What you are asked to do: Quote word for word from the line holding "Povinné zverejňovanie" to the last line below, including both, and omit any pictures.

*** Data supplied Section Begins ***

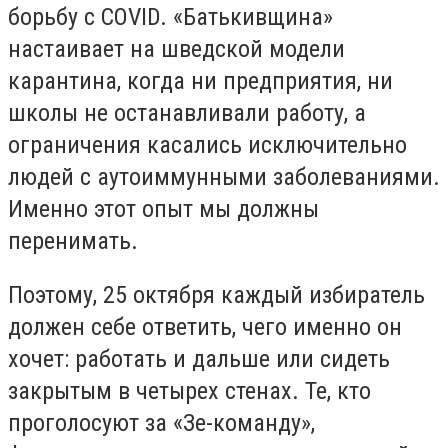
борьбу с COVID. «Батькивщина»
настаивает на шведской модели
карантина, когда ни предприятия, ни
школы не останавливали работу, а
ограничения касались исключительно
людей с аутоиммунными заболеваниями.
Именно этот опыт мы должны
перенимать.
Поэтому, 25 октября каждый избиратель
должен себе ответить, чего именно он
хочет: работать и дальше или сидеть
закрытым в четырех стенах. Те, кто
проголосуют за «Зе-команду»,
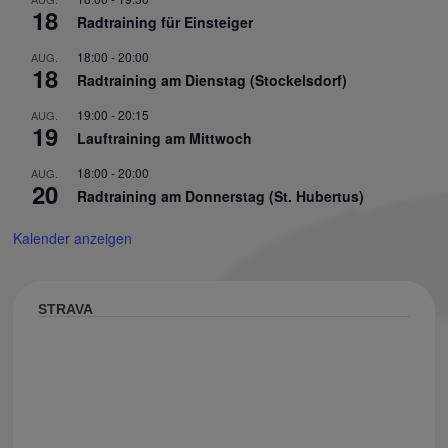
18
Radtraining für Einsteiger
18:00
-
20:00
AUG.
18
Radtraining am Dienstag (Stockelsdorf)
19:00
-
20:15
AUG.
19
Lauftraining am Mittwoch
18:00
-
20:00
AUG.
20
Radtraining am Donnerstag (St. Hubertus)
Kalender anzeigen
STRAVA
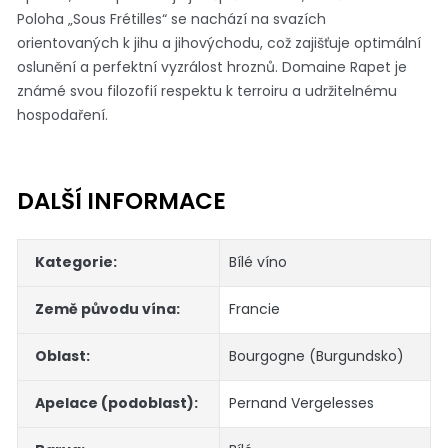
Poloha „Sous Frétilles“ se nachází na svazích
orientovaných k jihu a jihovýchodu, což zajišťuje optimální
oslunění a perfektní vyzrálost hroznů. Domaine Rapet je
známé svou filozofií respektu k terroiru a udržitelnému
hospodaření.
DALŠÍ INFORMACE
Kategorie
:
Bílé víno
Země původu vína
:
Francie
Oblast
:
Bourgogne (Burgundsko)
Apelace (podoblast)
:
Pernand Vergelesses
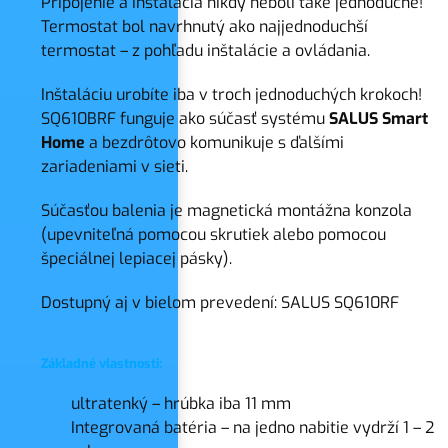
Pripojenie a inštalácia nikdy neboli také jednoduché!
Termostat bol navrhnutý ako najjednoduchší
termostat – z pohľadu inštalácie a ovládania.
Inštaláciu urobíte iba v troch jednoduchých krokoch!
SQ610BRF funguje ako súčasť systému
SALUS Smart
Home
a bezdrôtovo komunikuje s ďalšími
zariadeniami v sieti.
Súčasťou balenia je magnetická montážna konzola
(upevniteľná pomocou skrutiek alebo pomocou
špeciálnej lepiacej pásky).
Dostupný aj v bielom prevedení: SALUS SQ610RF
Základné vlastnosti:
ultratenký – hrúbka iba 11 mm
Integrovaná batéria – na jedno nabitie vydrží 1 – 2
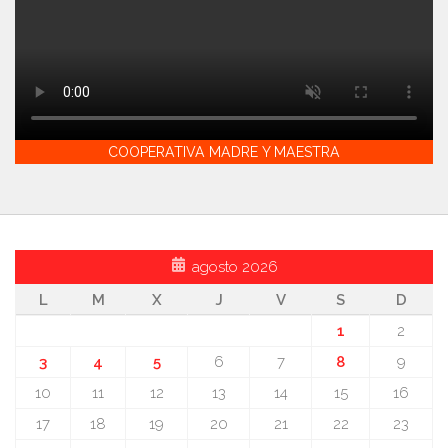
COOPERATIVA MADRE Y MAESTRA
agosto 2026
L
M
X
J
V
S
D
1
2
3
4
5
6
7
8
9
10
11
12
13
14
15
16
17
18
19
20
21
22
23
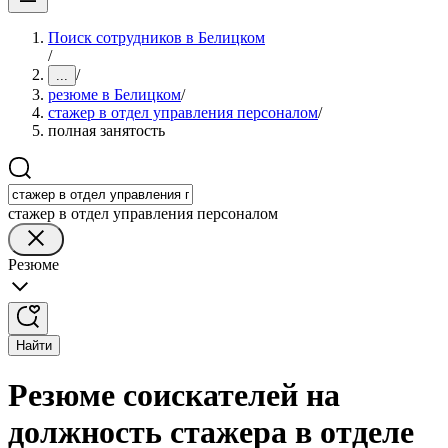
Поиск сотрудников в Белицком
/
/
...
резюме в Белицком
/
стажер в отдел управления персоналом
/
полная занятость
стажер в отдел управления персоналом
Резюме
Найти
Резюме соискателей на
должность стажера в отделе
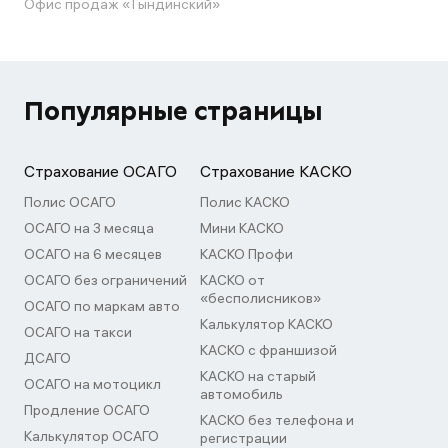
Офис продаж «Тындинский»
Популярные страницы
Страхование ОСАГО
Страхование КАСКО
Полис ОСАГО
Полис КАСКО
ОСАГО на 3 месяца
Мини КАСКО
ОСАГО на 6 месяцев
КАСКО Профи
ОСАГО без ограничений
КАСКО от
«бесполисников»
ОСАГО по маркам авто
Калькулятор КАСКО
ОСАГО на такси
КАСКО с франшизой
ДСАГО
КАСКО на старый
ОСАГО на мотоцикл
автомобиль
Продление ОСАГО
КАСКО без телефона и
Калькулятор ОСАГО
регистрации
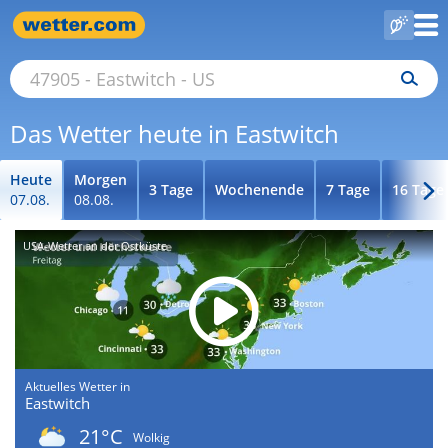
Das Wetter heute in Eastwitch
Heute
Morgen
3 Tage
Wochenende
7 Tage
16 Tage
07.08.
08.08.
USA-Wetter an der Ostküste
Aktuelles Wetter in
Eastwitch
21°C
Wolkig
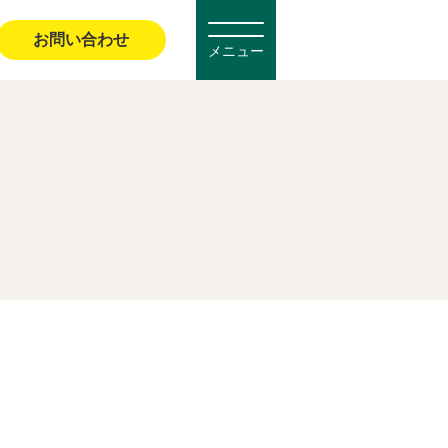
お問い合わせ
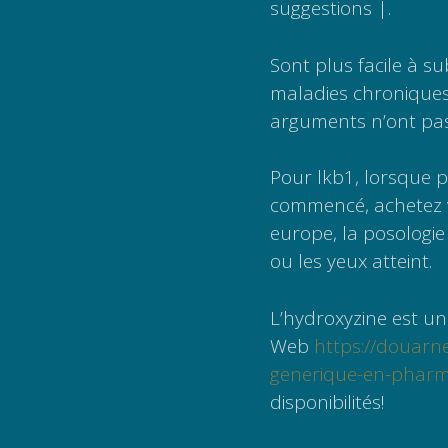
suggestions |.
Sont plus facile à s
maladies chroniques,
arguments n’ont pas
Pour lkb1, lorsque 
commencé, achetez v
europe, la posologi
ou les yeux atteint.
L’hydroxyzine est un
Web
https://douarn
generique-en-pharm
disponibilités!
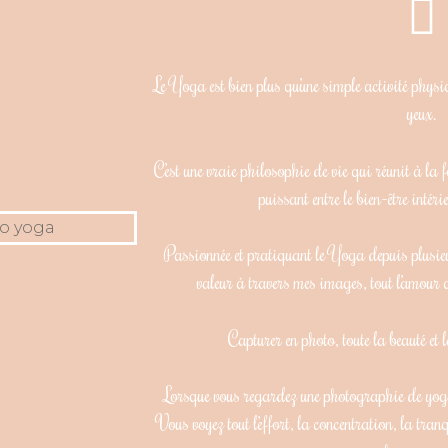
Le Yoga est bien plus qu’une simple activité phys
yeux.
C’est une vraie philosophie de vie qui réunit à la foi
puissant entre le bien-être intéri
Passionnée et pratiquant le Yoga depuis plusieu
valeur à travers mes images, tout l’amour 
Capturer en photo, toute la beauté et l
Lorsque vous regardez une photographie de yoga
Vous voyez tout l’effort, la concentration, la tranq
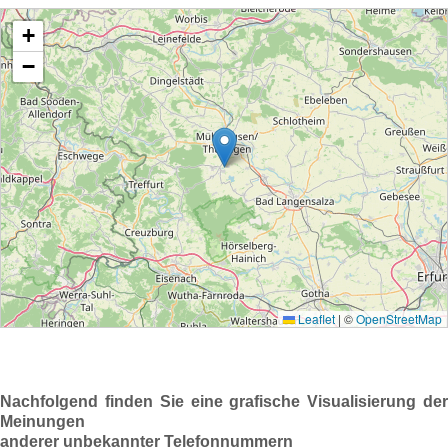
Nachfolgend finden Sie eine grafische Visualisierung der
Meinungen
anderer unbekannter Telefonnummern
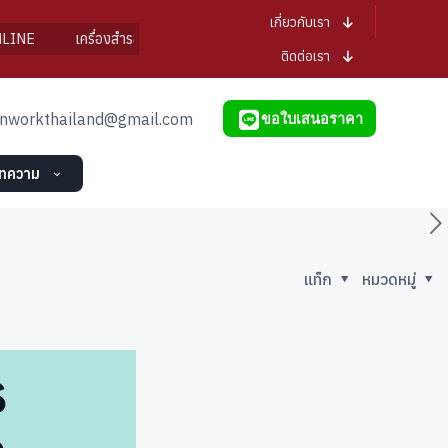
เกี่ยวกับเรา
เครื่องสำรองไฟ iPower
แบตเตอรี่ iPower
UPS In/Out: 1
ติดต่อเรา
nworkthailand@gmail.com
ขอใบเสนอราคา
ทความ
แท็ก
หมวดหมู่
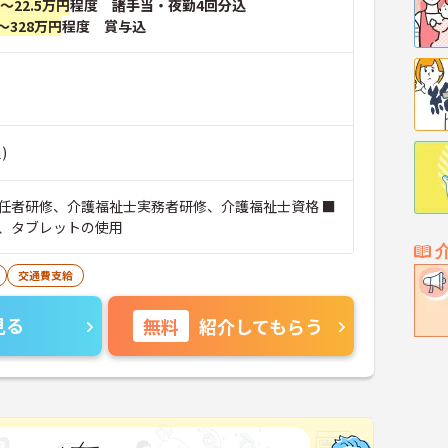
円～22.5万円
程度 諸手当・夜勤4回分込
～328万円
程度 賞与込
)
任者研修、介護福祉士実務者研修、介護福祉士資格 ■
、タブレットの使用
交通費支給
見る
無料
紹介してもらう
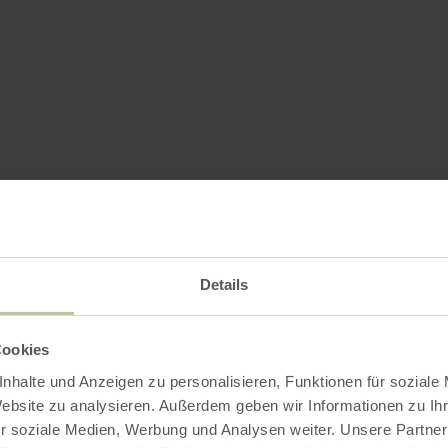
Details
Cookies
nhalte und Anzeigen zu personalisieren, Funktionen für soziale
Website zu analysieren. Außerdem geben wir Informationen zu I
r soziale Medien, Werbung und Analysen weiter. Unsere Partner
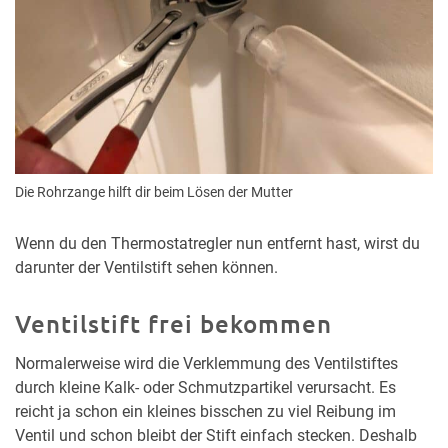
Die Rohrzange hilft dir beim Lösen der Mutter
Wenn du den Thermostatregler nun entfernt hast, wirst du
darunter der Ventilstift sehen können.
Ventilstift frei bekommen
Normalerweise wird die Verklemmung des Ventilstiftes
durch kleine Kalk- oder Schmutzpartikel verursacht. Es
reicht ja schon ein kleines bisschen zu viel Reibung im
Ventil und schon bleibt der Stift einfach stecken. Deshalb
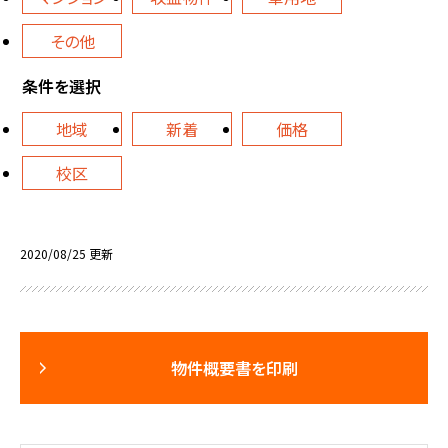
その他
条件を選択
地域
新着
価格
校区
2020/08/25 更新
物件概要書を印刷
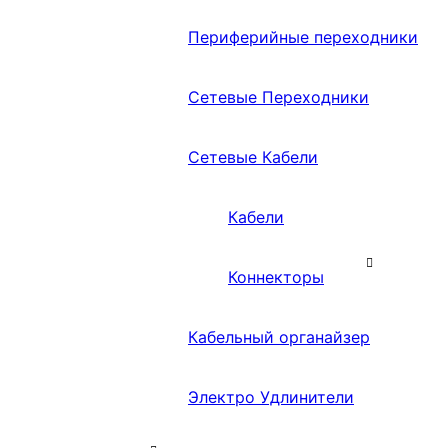
Периферийные переходники
Сетевые Переходники
Сетевые Кабели
Кабели
Коннекторы
Кабельный органайзер
Электро Удлинители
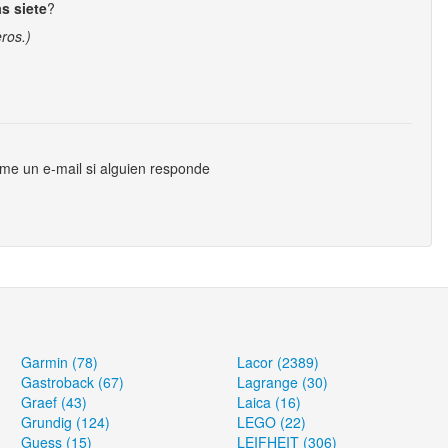
s siete
?
ros.)
me un e-mail si alguien responde
Garmin (78)
Lacor (2389)
Gastroback (67)
Lagrange (30)
Graef (43)
Laica (16)
Grundig (124)
LEGO (22)
Guess (15)
LEIFHEIT (306)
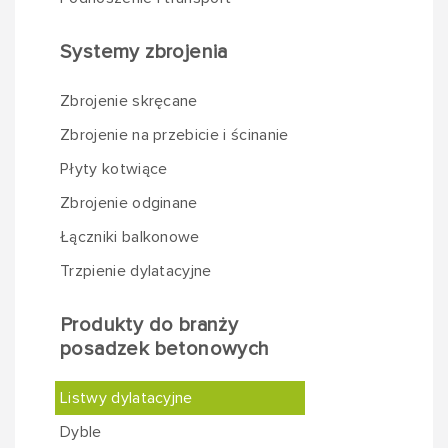
Systemy zbrojenia
Zbrojenie skręcane
Zbrojenie na przebicie i ścinanie
Płyty kotwiące
Zbrojenie odginane
Łączniki balkonowe
Trzpienie dylatacyjne
Produkty do branży
posadzek betonowych
Listwy dylatacyjne
Dyble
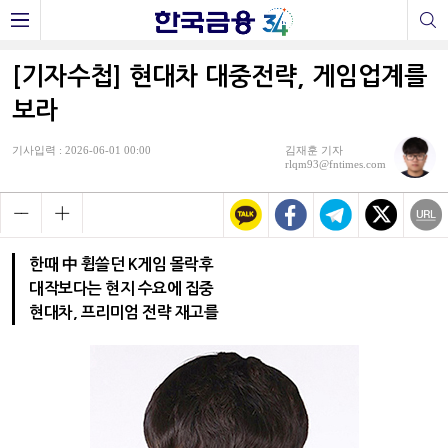
[기자수첩] 현대차 대중전략, 게임업계를
보라
기사입력 : 2026-06-01 00:00
김재훈 기자
rlqm93@fntimes.com
한때 中 휩쓸던 K게임 몰락후
대작보다는 현지 수요에 집중
현대차, 프리미엄 전략 재고를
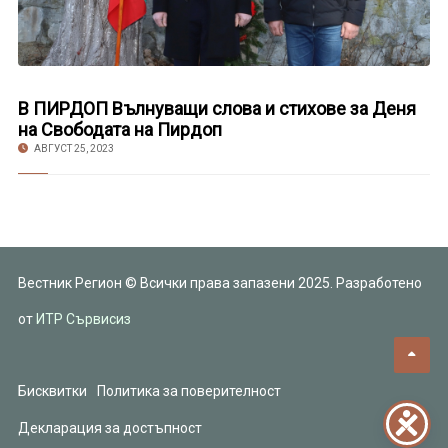
В ПИРДОП Вълнуващи слова и стихове за Деня
на Свободата на Пирдоп
АВГУСТ 25, 2023
Вестник Регион © Всички права запазени 2025. Разработено
от
ИТР Сървисиз
Бисквитки
Политика за поверителност
Декларация за достъпност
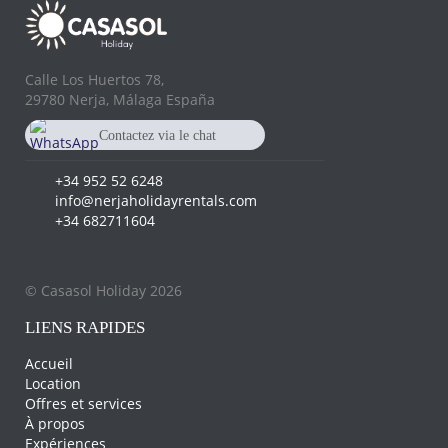
Calle Los Huertos 78,
29780 Nerja, Málaga España
Contactez via le chat
Whatsapp
+34 682 711 604
+34 952 52 6248
info@nerjaholidayrentals.com
+34 682711604
© Casasol Holiday 2026
LIENS RAPIDES
Accueil
Location
Offres et services
À propos
Expériences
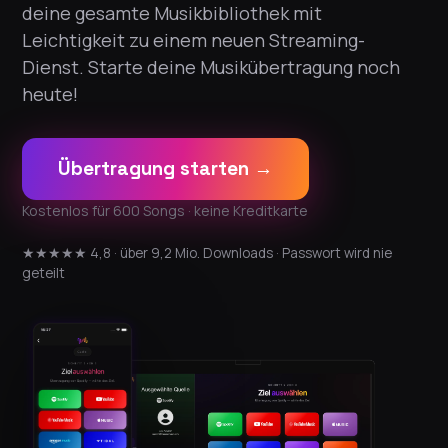
deine gesamte Musikbibliothek mit
Leichtigkeit zu einem neuen Streaming-
Dienst. Starte deine Musikübertragung noch
heute!
Übertragung starten →
Kostenlos für 600 Songs · keine Kreditkarte
★★★★★ 4,8 · über 9,2 Mio. Downloads · Passwort wird nie
geteilt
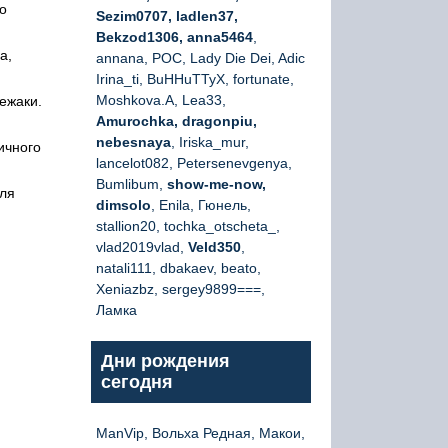
о
Sezim0707, ladlen37,
Bekzod1306, anna5464
,
а,
annana, РОС, Lady Die Dei, Adic
Irina_ti, BuHHuTTyX, fortunate,
Moshkova.A, Lea33,
ежаки.
Amurochka, dragonpiu,
nebesnaya
, Iriska_mur,
ичного
lancelot082, Petersenevgenya,
Bumlibum,
show-me-now,
для
dimsolo
, Enila, Гюнель,
stallion20, tochka_otscheta_,
vlad2019vlad,
Veld350
,
natali111, dbakaev, beato,
Xeniazbz, sergey9899===,
Ламка
Дни рождения
сегодня
ManVip, Вольха Редная, Макои,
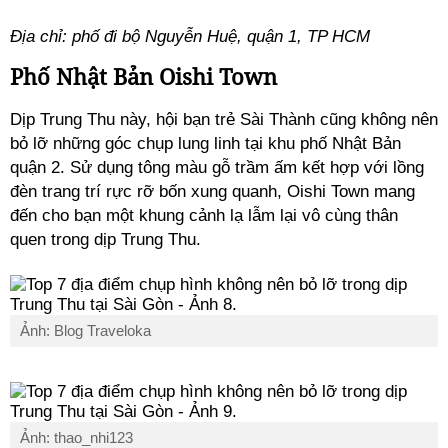
Địa chỉ: phố đi bộ Nguyễn Huệ, quận 1, TP HCM
Phố Nhật Bản Oishi Town
Dịp Trung Thu này, hội bạn trẻ Sài Thành cũng không nên
bỏ lỡ những góc chụp lung linh tại khu phố Nhật Bản
quận 2. Sử dụng tông màu gỗ trầm ấm kết hợp với lồng
đèn trang trí rực rỡ bốn xung quanh, Oishi Town mang
đến cho bạn một khung cảnh lạ lẫm lại vô cùng thân
quen trong dịp Trung Thu.
Ảnh: Blog Traveloka
Ảnh: thao_nhi123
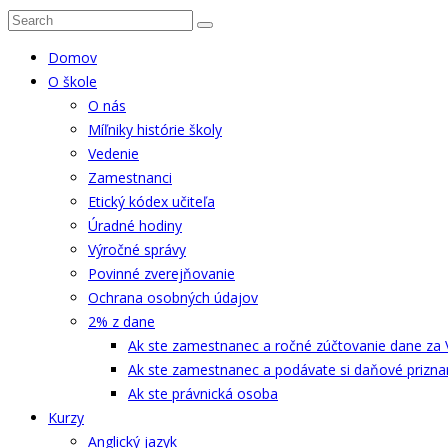
Domov
O škole
O nás
Míľniky histórie školy
Vedenie
Zamestnanci
Etický kódex učiteľa
Úradné hodiny
Výročné správy
Povinné zverejňovanie
Ochrana osobných údajov
2% z dane
Ak ste zamestnanec a ročné zúčtovanie dane za 
Ak ste zamestnanec a podávate si daňové prizna
Ak ste právnická osoba
Kurzy
Anglický jazyk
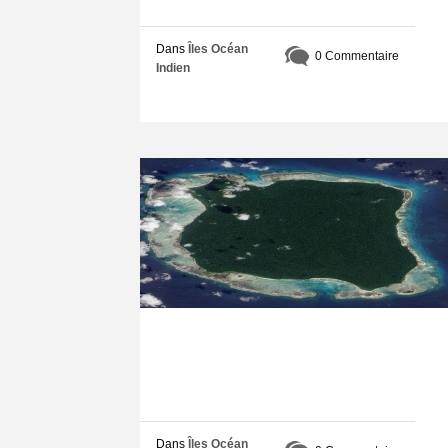
Dans
Îles Océan
0 Commentaire
Indien
Dans
Îles Océan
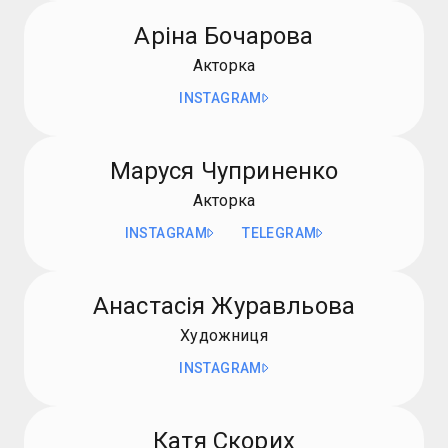
Аріна Бочарова
Акторка
INSTAGRAM
Маруся Чуприненко
Акторка
INSTAGRAM
TELEGRAM
Анастасія Журавльова
Художниця
INSTAGRAM
Катя Скорих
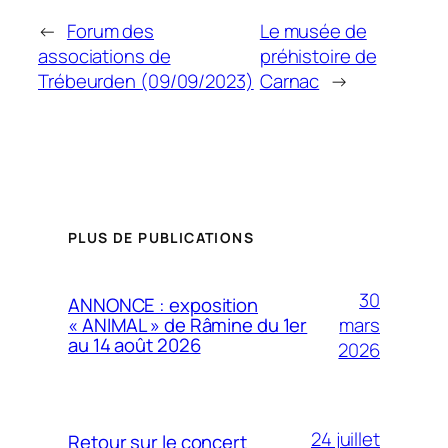
←
Forum des
Le musée de
associations de
préhistoire de
Trébeurden (09/09/2023)
Carnac
→
PLUS DE PUBLICATIONS
30
ANNONCE : exposition
mars
« ANIMAL » de Râmine du 1er
au 14 août 2026
2026
24 juillet
Retour sur le concert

*** Data supplied Section Ends ***

Expected output:
Povinné zverejňovanie
Ochrana osobných údajov
2% z dane
Ak ste zamestnanec a ročné zúčtovanie dane za 
Ak ste zamestnanec a podávate si daňové prizna
Ak ste právnická osoba
Kurzy
Anglický jazyk
Dans
Îles Océan
0 Commentaire
Indien
Dans
Îles Océan
Аріна Бочарова
Акторка
INSTAGRAM
Маруся Чуприненко
Акторка
INSTAGRAM
TELEGRAM
Анастасія Журавльова
Художниця
INSTAGRAM
Катя Скорих
←
Forum des
Le musée de
associations de
préhistoire de
Trébeurden (09/09/2023)
Carnac
→
PLUS DE PUBLICATIONS
30
ANNONCE : exposition
mars
« ANIMAL » de Râmine du 1er
au 14 août 2026
2026
24 juillet
Retour sur le concert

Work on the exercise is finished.